When you’re starting out with a AI agents, it can be difficult to know how to prepare for and use the feature in the best way possible. In this article, we’ve included four things you can do when implementing your bot to set you up for success.
Writing the right articles
In many cases, we find that customers haven’t done enough prep work before they start using a bot. One key step you can take is to audit your recent tickets -- maybe from the previous week -- to find tickets where customers really could have self-solved their problem.
For instance:
- Review tickets where a macro was used to solve the problem in one touch. Could there be an article for this? Go write that article.
- Review common tickets that were just answered in one touch: Could there be an article for those that would have allowed customers to self-solve? Go write that article.
Using customer segments and article labels together
The power of article labels really becomes evident in a situation where you can segment your customers during ticket creation. Here’s a scenario:
You’re a game developer supporting iOS and Android platforms. You have two channels for incoming tickets: one for iOS issues and one for Android. Using trigger conditions, you can create two autoreply triggers, one for each channel. Then you can use article labels to serve up only iOS or Android articles where they make sense.
Your customers may be more varied than that, so stop for a second and really think about how you can best segment them, and create useful conditions around them. Then, you can serve them the best articles possible.

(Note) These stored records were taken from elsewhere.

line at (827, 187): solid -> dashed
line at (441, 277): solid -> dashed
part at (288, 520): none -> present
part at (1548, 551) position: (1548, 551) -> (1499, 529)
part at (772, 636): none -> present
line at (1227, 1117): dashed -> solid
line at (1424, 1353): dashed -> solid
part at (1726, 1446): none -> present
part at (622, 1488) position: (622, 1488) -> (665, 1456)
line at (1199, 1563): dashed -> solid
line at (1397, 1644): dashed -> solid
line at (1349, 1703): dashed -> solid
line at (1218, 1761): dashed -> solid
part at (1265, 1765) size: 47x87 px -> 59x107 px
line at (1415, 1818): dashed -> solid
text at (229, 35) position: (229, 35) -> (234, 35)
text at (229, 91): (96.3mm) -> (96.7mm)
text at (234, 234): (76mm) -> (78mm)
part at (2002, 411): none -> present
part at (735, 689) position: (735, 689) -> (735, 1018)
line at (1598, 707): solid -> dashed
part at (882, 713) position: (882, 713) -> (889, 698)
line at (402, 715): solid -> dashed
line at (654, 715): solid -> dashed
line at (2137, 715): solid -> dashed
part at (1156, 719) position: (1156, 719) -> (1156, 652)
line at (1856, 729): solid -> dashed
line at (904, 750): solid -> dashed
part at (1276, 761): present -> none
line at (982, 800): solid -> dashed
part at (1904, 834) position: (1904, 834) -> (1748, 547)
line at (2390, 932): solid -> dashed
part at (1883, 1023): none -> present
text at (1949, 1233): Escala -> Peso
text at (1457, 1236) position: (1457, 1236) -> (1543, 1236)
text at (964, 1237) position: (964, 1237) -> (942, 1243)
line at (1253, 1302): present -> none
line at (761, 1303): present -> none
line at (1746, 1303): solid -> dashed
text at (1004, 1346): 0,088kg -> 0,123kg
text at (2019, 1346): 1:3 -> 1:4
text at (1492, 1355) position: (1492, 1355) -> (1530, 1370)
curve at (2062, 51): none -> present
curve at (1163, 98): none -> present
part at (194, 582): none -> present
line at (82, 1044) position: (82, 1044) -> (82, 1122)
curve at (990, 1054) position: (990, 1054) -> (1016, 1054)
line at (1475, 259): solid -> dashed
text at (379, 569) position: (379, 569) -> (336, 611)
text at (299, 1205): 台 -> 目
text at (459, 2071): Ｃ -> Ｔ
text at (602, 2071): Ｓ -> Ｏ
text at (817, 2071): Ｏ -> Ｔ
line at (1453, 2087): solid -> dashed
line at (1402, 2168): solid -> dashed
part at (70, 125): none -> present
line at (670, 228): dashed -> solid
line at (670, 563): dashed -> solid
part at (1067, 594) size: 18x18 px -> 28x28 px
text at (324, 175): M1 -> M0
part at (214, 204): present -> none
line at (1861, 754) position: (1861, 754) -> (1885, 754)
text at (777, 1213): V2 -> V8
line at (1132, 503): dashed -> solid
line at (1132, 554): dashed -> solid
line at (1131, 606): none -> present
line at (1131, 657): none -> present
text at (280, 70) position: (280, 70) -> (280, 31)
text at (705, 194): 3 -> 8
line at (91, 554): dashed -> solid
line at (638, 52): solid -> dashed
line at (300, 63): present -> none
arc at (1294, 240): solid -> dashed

Checking your placeholders
There are specific placeholders to use in the email notification body of your autoreply triggers. They determine how suggested articles are displayed in the responses sent to your end users.
Make sure you set them up properly using the placeholders
{{autoreply.article_list}}
and
{{autoreply.first_article_body}}
:
Monitoring early performance
We’ve built all the key data points into Insights to allow you to really monitor, report, and slice away at your tickets and their deflection data. There is so much you can learn if you spend the time building a few reports (or just digging into the default ones).
About 48 hours after you begin using autoreplies, you can start monitoring performance in the prebuilt dashboard.